Although the Residential Property Managers Association had indication from Housing Minister Chris Bishop, while he was on the campaign trail, he would rethink Labour’s proposed Residential Property Managers Bill, introduced to Parliament in August, the coalition Government has been silent on it.
Property Brokers property management general manager David Faulkner isn’t convinced the bill will be rewritten to any great extent or if at all. The agency made a submission to the bill and also backed the REINZ submission.
He says the industry does need to lobby the new Government to include private landlords in the bill “If not that, at least to have a public register of every residential landlord in New Zealand.”
Faulkner says regulation of property managers is necessary and a good thing. It will increase professionalism in the industry.
“There is a now a trend of more landlords using property managers. I believe more than 80% of rental listings are now listed though a property management or real estate company. That’s a big change from a few years ago.

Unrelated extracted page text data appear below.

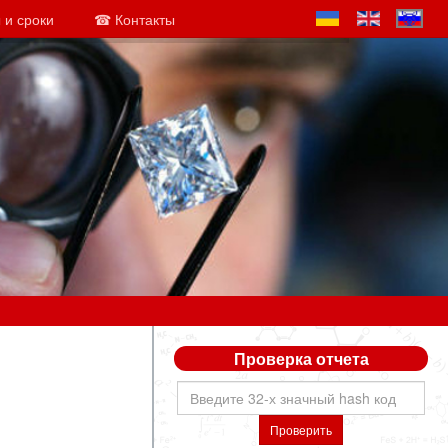
 и сроки
☎ Контакты
Проверка отчета
Проверить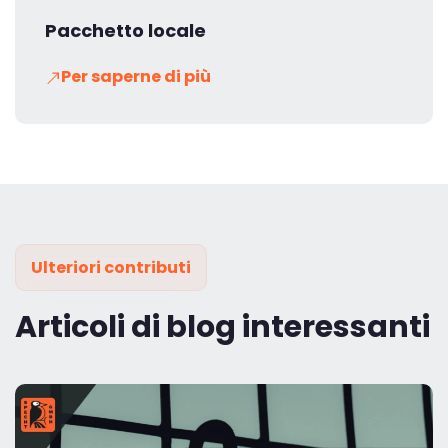
Pacchetto locale
Per saperne di più
Ulteriori contributi
Articoli di blog interessanti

He says regulation will lead to greater protection for landlords, particularly when it comes to money being held in a trust account, and also professional conduct as well. Ultimately those benefits flow through into the tenants. They know that they're going to be treated professionally.”
Faulkner says it's not always the case when dealing with mum and dad investors, and that is not denigrating them.
“There's a lot of skill that goes into property management and landlords need to know what you're doing. Mum and dad investors don't always know their rights and responsibilities under the Residential Tenancies Act, so I think the bill will go through.”
There is a risk that it may not because ACT didn’t support Labour’s proposed bill, but Faulkner thinks it's a small risk. “The coalition Government can change the bill, proceed with it as it is, or scrap it. We think National and New Zealand First will proceed with it because they voted for it when it first came before Parliament.”